Memmap Utils

GitHub Link to Code.

Centralized helpers for memmap path handling and lifecycle operations.

class mdxplain.utils.memmap_utils.MemmapUtils

Utility methods for memmap path prep, creation, and cleanup.

static prepare_memmap_path(path: str | PathLike, mode: str) str

Normalize memmap file path and create parent directory for write modes.

Parameters

pathstr or os.PathLike

Target memmap file path.

modestr

Memmap mode (e.g. "w+", "r+", "r").

Returns

str

Normalized absolute memmap path.

static is_memmap_view(array: Any) bool

Check whether an array is backed by a numpy memmap (including views).

Parameters

arrayAny

Array or view to check.

Returns

bool

True if the array is a memmap or view on a memmap.

static evict_from_os_cache(array: Any) None

Request the OS to release cached pages for a memmap backing an array.

Parameters

arrayAny

Array, memmap, or view potentially backed by a memmap.

Returns

None

Applies MADV_DONTNEED when supported; otherwise flushes writeable mappings.

Notes

Automatically flushes the array before eviction, so callers do not need to manually issue .flush() in addition to this method.

static evict_memory_range(array: Any, start_row: int, end_row: int) None

Request the OS to release cached pages for a specific row range.

Parameters

arrayAny

Array, memmap, or view potentially backed by a memmap.

start_rowint

Starting row index (inclusive).

end_rowint

Ending row index (exclusive).

Returns

None

Applies MADV_DONTNEED to the row range when supported; otherwise flushes writeable mappings.

Notes

This is crucial during large dataset copying inside loops to prevent OS RAM accumulation from read/write caching.
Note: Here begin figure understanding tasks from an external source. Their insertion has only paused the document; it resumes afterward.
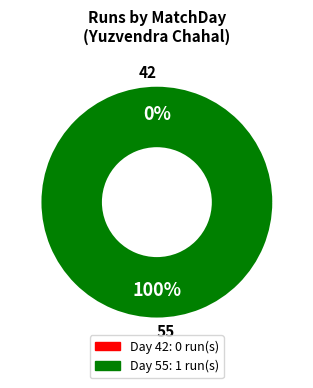

Count the number of slices in the pie.

2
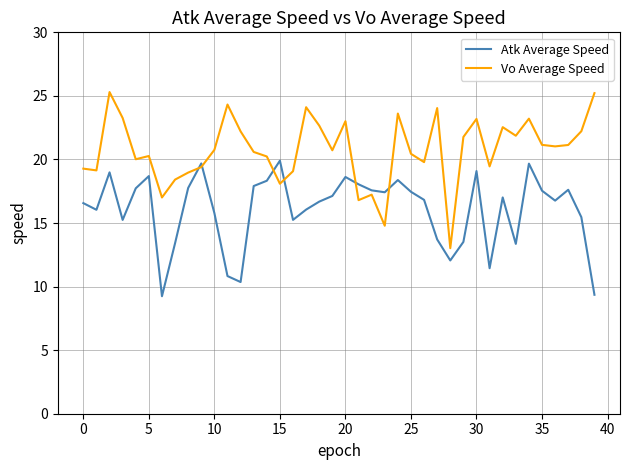

How many lines are shown in the chart?

2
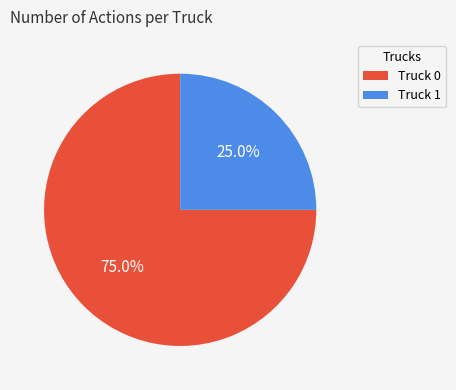

How many segments does this pie chart have?

2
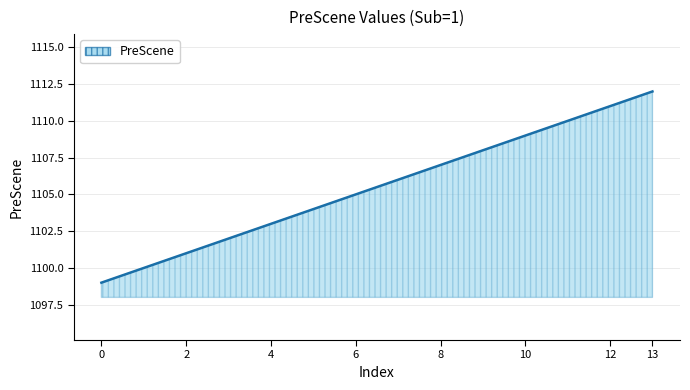

How many lines are shown in the chart?

1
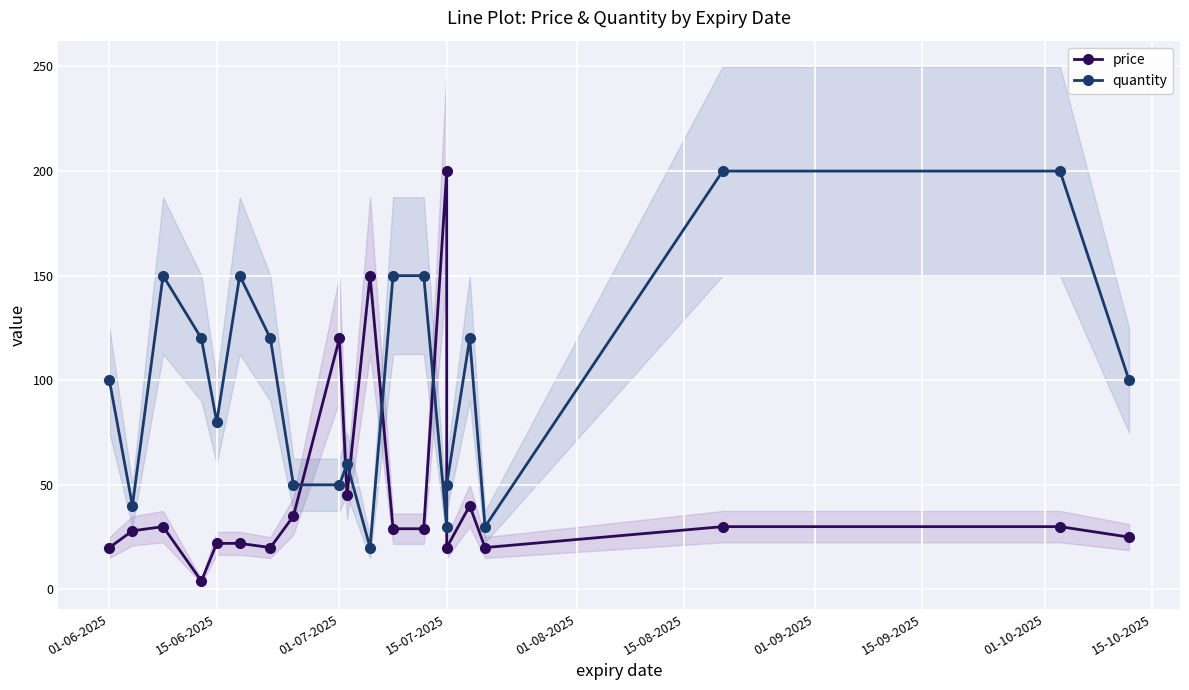

What is the difference between the maximum and minimum values in the price series?

196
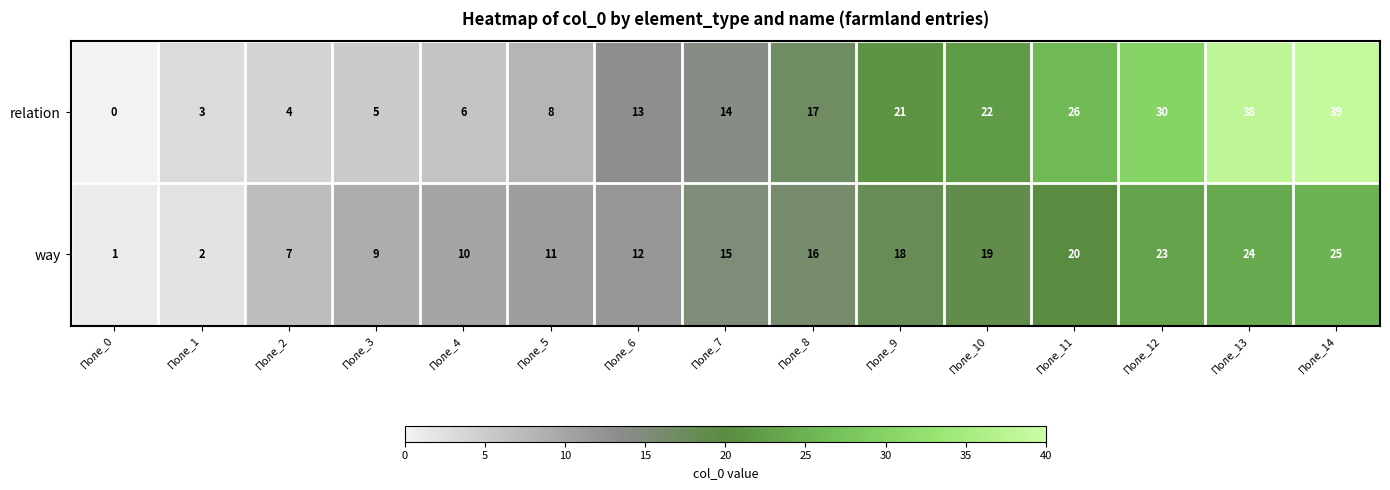

What is the sum of all way values?

212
Automatically flushes the underlying memmap before eviction.

static close_memmap_view(array: Any) None

Close underlying memmap handle(s) for an array or array view.

Parameters

arrayAny

Array, memmap, or view potentially backed by a memmap.

Returns

None

Flushes, evicts from cache, and closes any discovered memmap handles.

static close_memmaps_for_path(path: str | PathLike) None

Close all tracked memmaps whose filename matches the given path.

Parameters

pathstr or os.PathLike

Target memmap file path.

Returns

None

static close_memmaps_under_path(path: str | PathLike) None

Close tracked memmaps whose filename is inside the given directory path.

Parameters

pathstr or os.PathLike

Directory path root for memmap cleanup.

Returns

None

static create_memmap(path: str | PathLike, dtype: dtype | str | type, mode: str, shape: Tuple[int, ...], *, close_existing: bool | None = None, access_pattern: str | None = 'random') ndarray

Create a memmap with standardized path prep and optional stale-handle cleanup.

Parameters

pathstr or os.PathLike

Target memmap file path.

dtypenumpy dtype, str, or type

Data type for the array.

modestr

Memmap mode (e.g. "w+", "r+", "r").

shapetuple[int, …]

Desired output shape.

close_existingbool, optional

Whether to close currently tracked memmaps for this path before create. If None, defaults to True only for write-truncate modes ("w+", "w+b").

access_patternstr, optional

Access hint for ResourceUtils.tune_memmap (e.g. "random", "sequential"). If None, no hint is applied.

Returns

np.ndarray

Memmap-backed array when possible, otherwise regular ndarray for empty shapes.